_AUFGABE 1_
Beantworten Sie anhand des Interviews mit Augenoptiker Thomas Kaim folgende Fragen:
(a) Welches Geschäft besitzt Thomas Kaim?
(b) Mit wie vielen Jahren begann er seine Lehre bei einem Augenoptiker?
(c) Welchen Beruf hatte sein Vater?

_VORLIEGENDER TEXT_

━━━━━━━━━━━━━━━━

Selmer Geschichten: Handel im Wandel – Interview mit Augenoptiker Thomas Kaim

Selmer Geschichten: Handel im Wandel – Interview mit Augenoptiker Thomas Kaim

Die aktuelle Zeit ist für den Einzelhandel schwierig, nicht nur in Selm. Durch die Geschäftsschließungen während der Corona-Epidemie durchleben viele Händlerinnen und Händler eine Achterbahnfahrt zwischen Öffnungsperspektiven und wieder steigenden Infektionszahlen.

Die Werbegemeinschaft Selm vertritt den Einzelhandel in der Stadt Selm. Augenoptiker Thomas Kaim ist Inhaber von Selmer Optik und Sprecher der Werbegemeinschaft für den Standort Selm-Zentrum, also rund um die Kreisstraße. Dieser hat sich aus seiner Sicht fantastisch entwickelt.

Interview mit Augenoptikermeister Thomas Kaim (Selmer Optik)

Herr Kaim, wie sind Sie zum Augenoptiker geworden?

Das war ganz einfach. Ich bin mit 16 bei einem Augenoptiker in die Lehre gegangen. Irgendwann hat mein Vater zu mir gesagt, wir gehen mal zum Optiker in Lünen in der Fußgängerzone. Den kennst Du ja, ich habe damals nämlich schon eine Brille getragen. Mein Vater war Schlosser, er wollte aber nicht, dass ich ebenso jeden Tag in der Schmiere stehe, wie er. Dann sind wir da rein und haben gefragt, zwei Tage später bekam ich die Zusage. Wenn man heute einen 16-Jährigen fragt, was er werden will, sagt er wohl, er hat keine Ahnung. Mir ging es damals ähnlich, aber so haben wir das dann einfach gemacht.

━━━━━━━━━━━━━━━━

_AUFGABE 2_
Geben Sie aus den Datensätzen die Zeilen von der Zeile mit „blue line: rotated 26 degrees clockwise“ bis zur Zeile mit „orange diamond: moved 12 px left“ wortgetreu wieder, beide Zeilen eingeschlossen.

_BEREITGESTELLTE DATEN_

━━━━━━━━━━━━━━━━

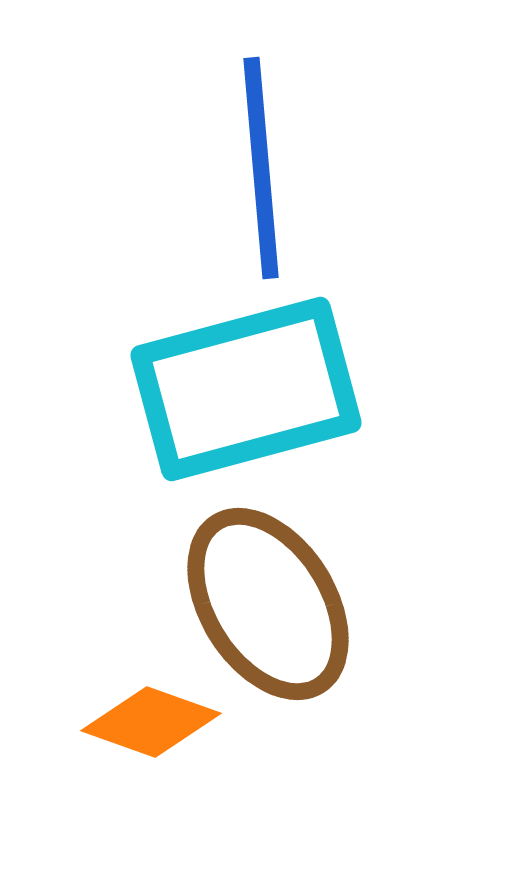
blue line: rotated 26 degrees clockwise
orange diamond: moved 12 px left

━━━━━━━━━━━━━━━━

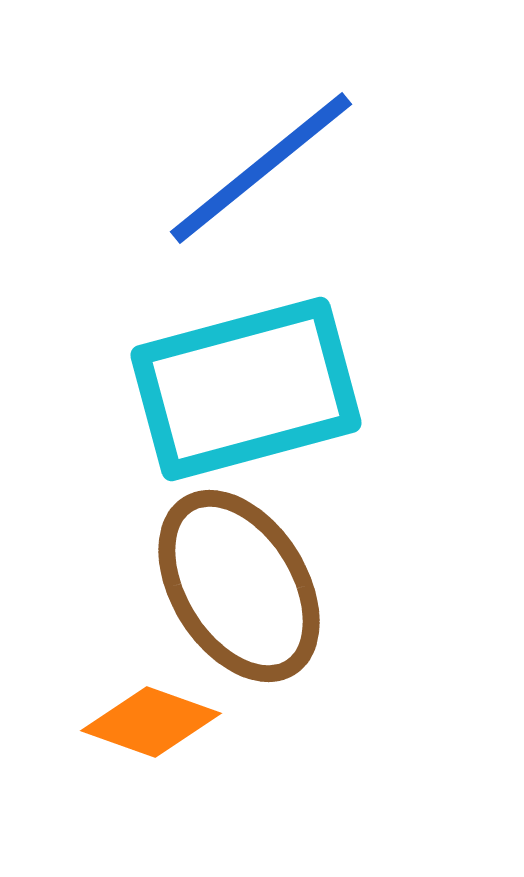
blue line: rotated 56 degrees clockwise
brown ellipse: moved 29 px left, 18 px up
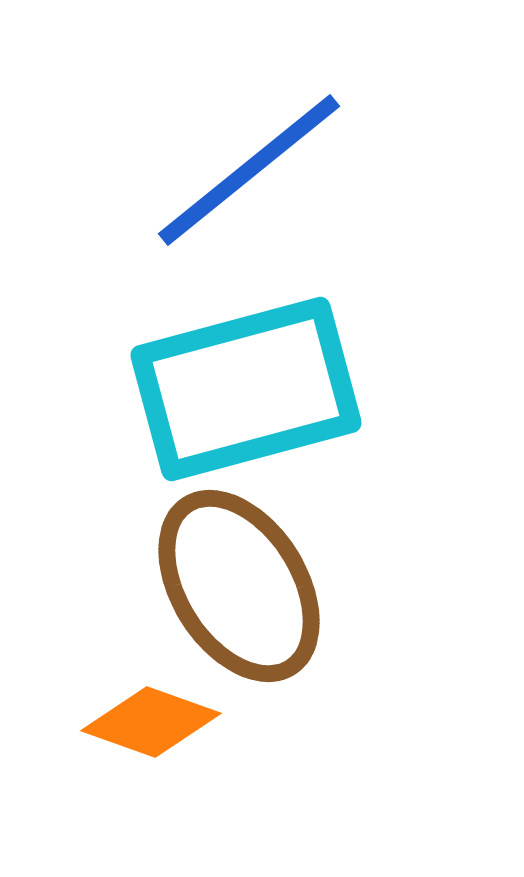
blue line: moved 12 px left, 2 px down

━━━━━━━━━━━━━━━━

_LÖSUNG 1_
(a) Selmer Optik
(b) Mit 16 Jahren
(c) Schlosser

_LÖSUNG 2_
blue line: rotated 26 degrees clockwise
orange diamond: moved 12 px left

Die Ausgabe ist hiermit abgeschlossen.